On November 11th (11.11), I was attuned to reiki by my teacher. It had been a goal for over a year now, while I underwent my awakening. After clearing much of the energy of stress and trauma in my body through acupuncture, reiki, and other forms of energy work, we both decided that I was now ready.
The post cleanse ended up being one of the hardest endeavors of my spiritual journey. It began seemingly uneventful. I felt as if my world had stopped spinning. Everything slowed down, and I felt grounded. I knew that my job was to allow the reiki to flow through me in whatever form that may take, and I thought that this would be easy. Morning self-treatments became something to look forward to, as I loved the deep meditative state that I could enter using reiki. I could feel the tingling in my hands, the heat leaving them, and I could locate where energy was needed, not only on myself, but on those that I practiced. All seemed well, I decided that I had already released most of what was needed (after my year-long rollercoaster) and that this cleanse would be an easy one for me. But I was wrong.
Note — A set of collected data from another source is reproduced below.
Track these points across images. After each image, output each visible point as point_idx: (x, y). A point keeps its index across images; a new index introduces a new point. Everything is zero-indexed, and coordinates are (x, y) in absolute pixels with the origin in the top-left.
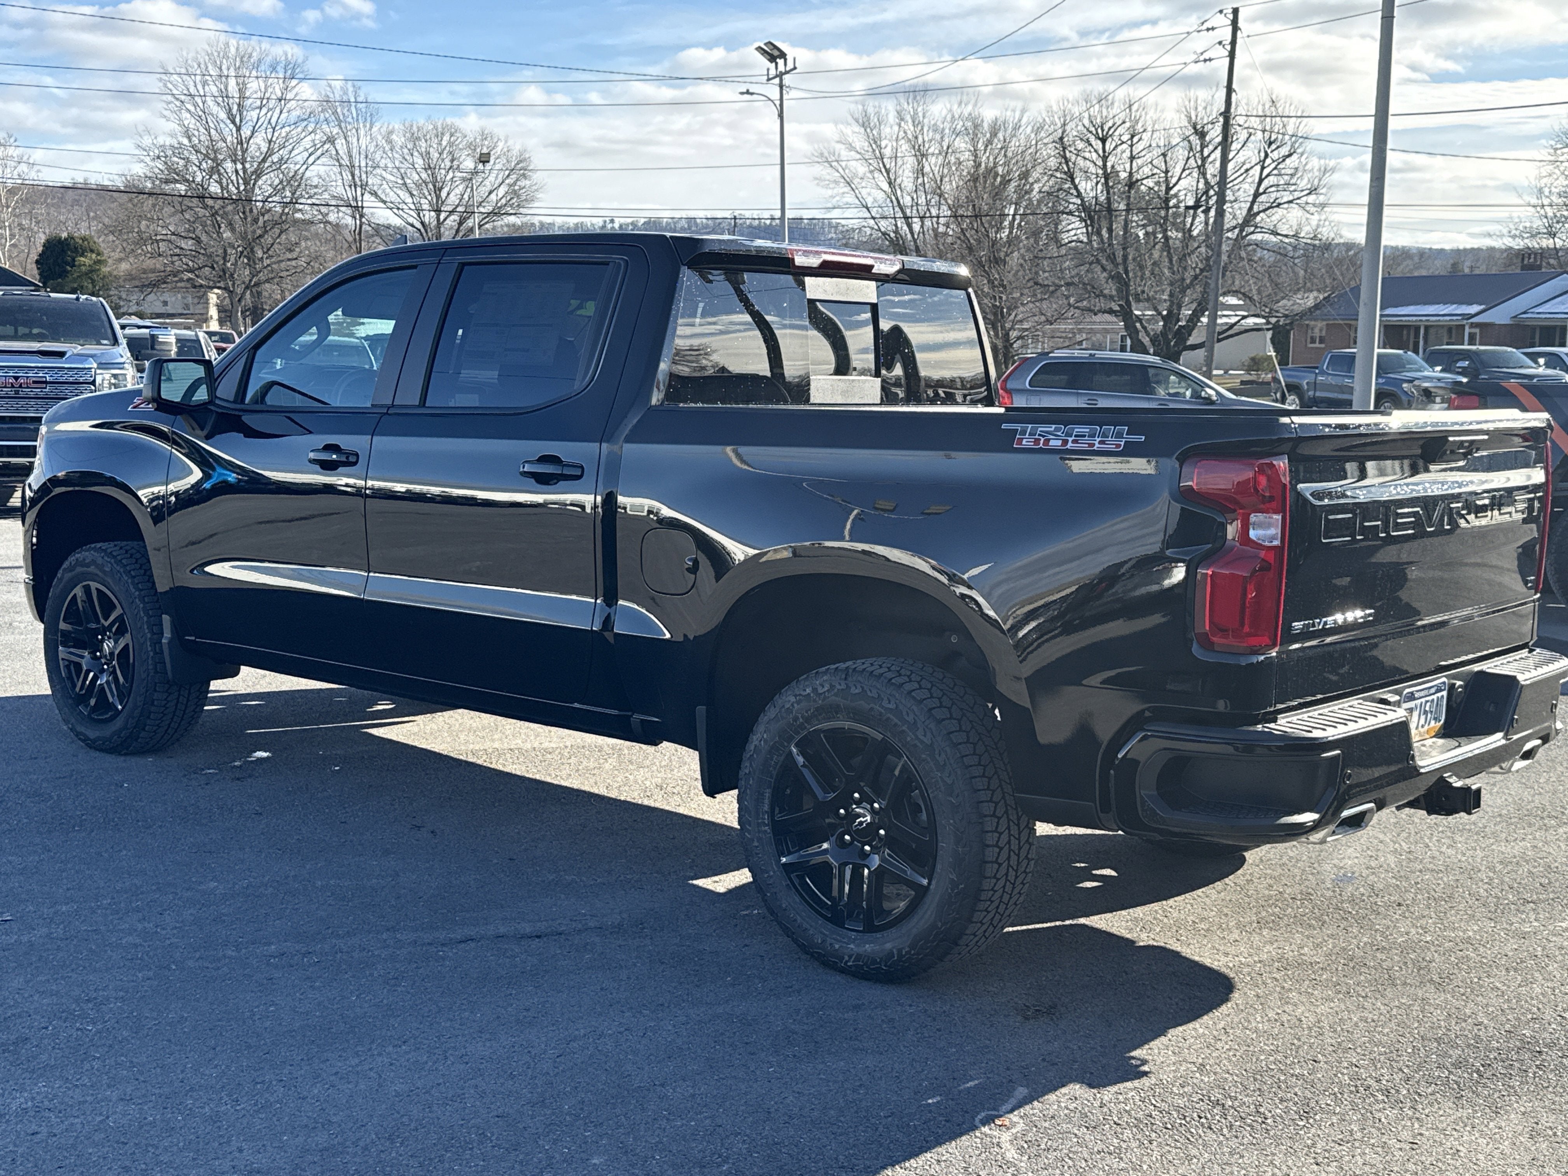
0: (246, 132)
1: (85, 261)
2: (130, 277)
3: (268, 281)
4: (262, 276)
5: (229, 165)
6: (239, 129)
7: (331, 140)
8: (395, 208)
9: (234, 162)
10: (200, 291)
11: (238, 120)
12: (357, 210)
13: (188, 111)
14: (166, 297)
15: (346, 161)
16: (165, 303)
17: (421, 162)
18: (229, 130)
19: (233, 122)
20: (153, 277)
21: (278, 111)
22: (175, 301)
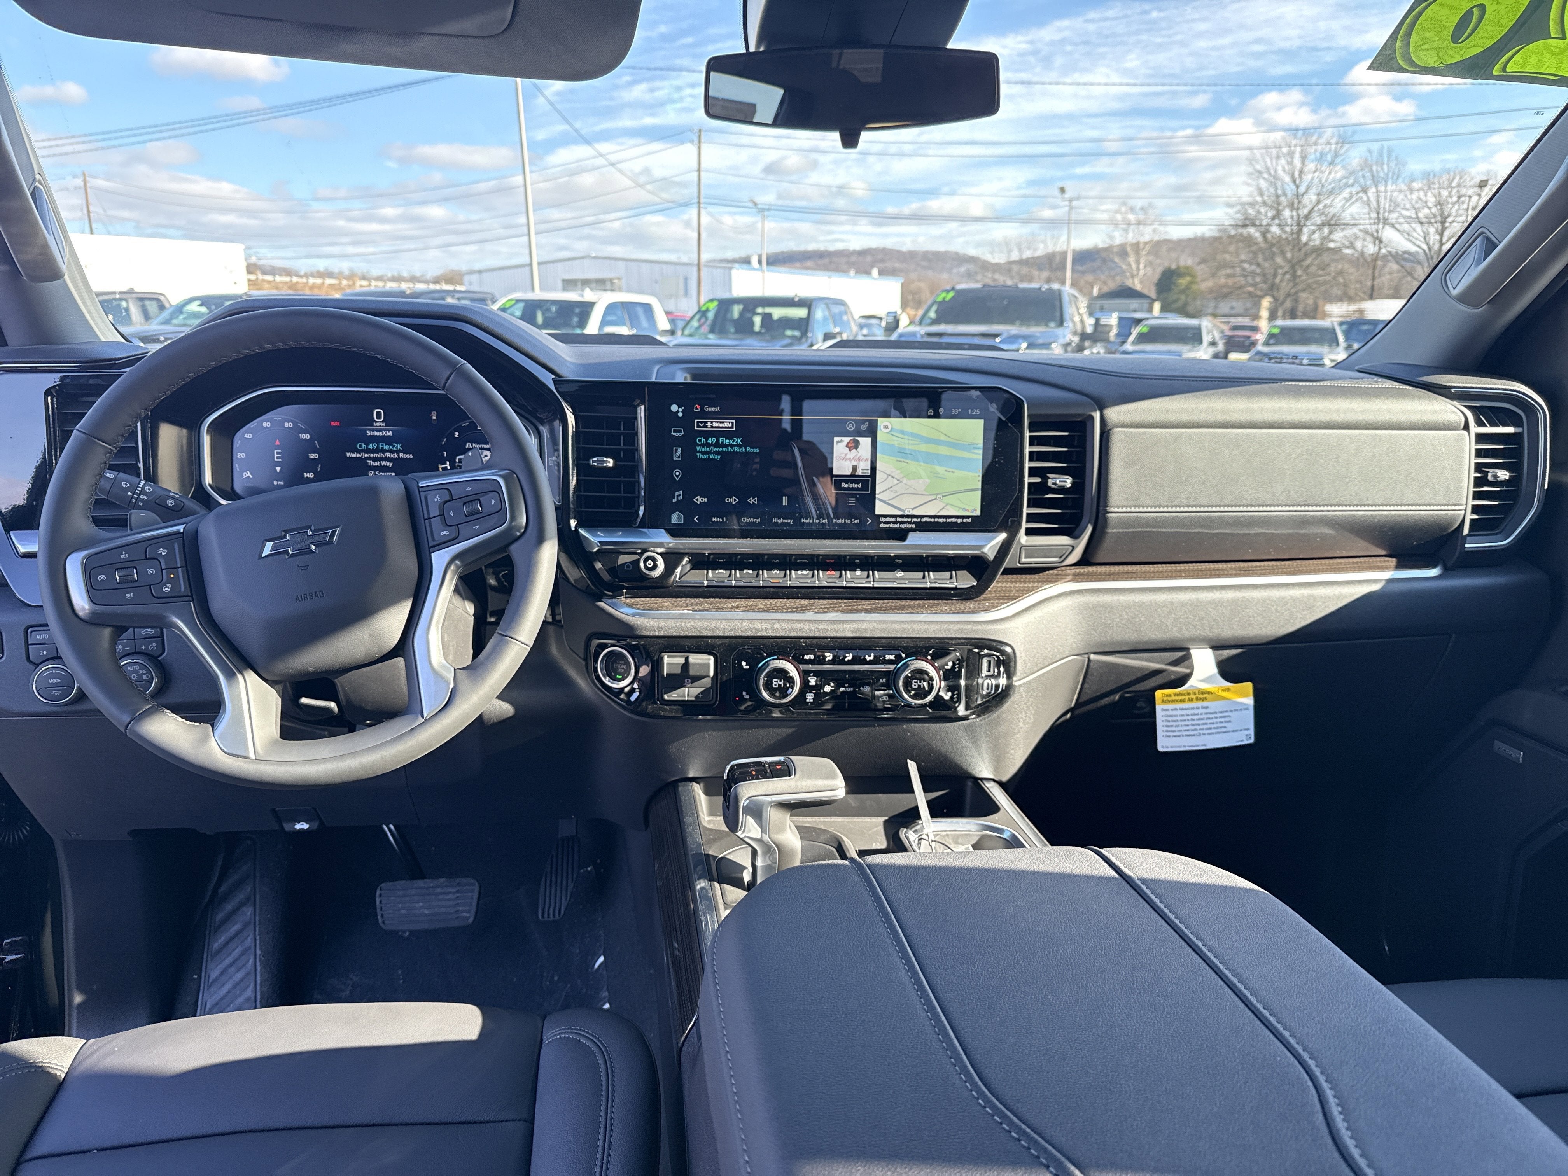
0: (1302, 189)
1: (1183, 282)
2: (1211, 291)
3: (1304, 290)
4: (1301, 287)
5: (1287, 213)
6: (1298, 187)
7: (1365, 190)
8: (1408, 236)
9: (1292, 210)
10: (1256, 300)
11: (1297, 182)
12: (1378, 240)
13: (1264, 178)
14: (1235, 304)
15: (1374, 204)
16: (1232, 308)
17: (1433, 199)
18: (1291, 188)
19: (1294, 182)
20: (1225, 290)
21: (1327, 172)
22: (1239, 306)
Those 21 days were filled with some of the greatest but most painful gifts, in the form of self-realizations. I could no longer hide from myself, and unfortunately what was illuminated terrified me at times. I became my old selves, in many different forms. I felt exactly how I had felt at different times of my life, and it was not pretty. Coming from a past of much abuse, I sank hard. I realized how much I truly disliked myself at times, and just how negative my inner self-talk could be, without me even realizing it. Everything that I did, I was shown the reason for. I noticed my patterns, and could not run away from seeing my wrongdoings, and the wrongdoings of others.
Three months later, I am still able to do this, although my emotional reaction behind the knowledge is much less. I no longer want to hide from myself, or from what has happened to me. I want nothing in my system that will keep me tied down or caged – I want to fly. And if these things must be released before I can do so, then I choose to feel, and I would choose to feel them all over again if it meant being where I am today.
I have so much to look forward to – so many opportunities have came to me during those twenty-one days. I am traveling to Guatemala in less than a week to visit with Mayan shamans from various indigenous tribes, something that I have dreamed of doing for years. My photography is better than it has ever been, and I am given money exactly when it is needed. I have other opportunities in the works that will hopefully bring about great change in my life as well. And much of this, I attribute to this attunement. It has changed my way of thinking, my frequency, and with all of that, my life.
For those of you braving this same journey, or thinking about it, here are some tips that were helpful for me. In my few searches online, I found a lot of information contrary to that of my teacher’s and therefore, recommend you to be extremely careful when googling reiki attunements. If you have any questions, turn to your teacher first!
1. First, and most importantly, let go, and RELAX. The reiki will move through you in the way that your system needs. This has the potential to bring up many previous physical pains (if you are like me, all of them will come back), and habits. Don’t place any labels on what you are feeling or thinking. Simply observe and be kind to yourself.
2. You DO NOT have to force yourself to eat a healthy diet or abstain from alcohol. While this is always a good choice, you will not “ruin” your attunement if you find yourself eating out of control (like I did). This is something that needs to be worked through your consciousness and is probably an issue that is prominent in your life. You will find that your cravings will stop eventually.
3. If you can, fit your self-treatments into your morning. Your day will go much smoother starting off this way!
4. Use this hand position for crises (given to me by my teacher, of The Agape Group). It works, and if I had used this one more I could have saved myself a lot of negative emotions and experiences:
Place one hand on your forehead and one hand on your navel.
Breathe in and out slowly thinking to yourself:
“I am breathing in, I am breathing out.”
5. Exercise, in any form. It will allow you to release any anger or negativity in a more wholesome way.
Other than that, hold on for the ride and know that All is well. Eventually, your system will calm down and you will feel lighter and much more at ease.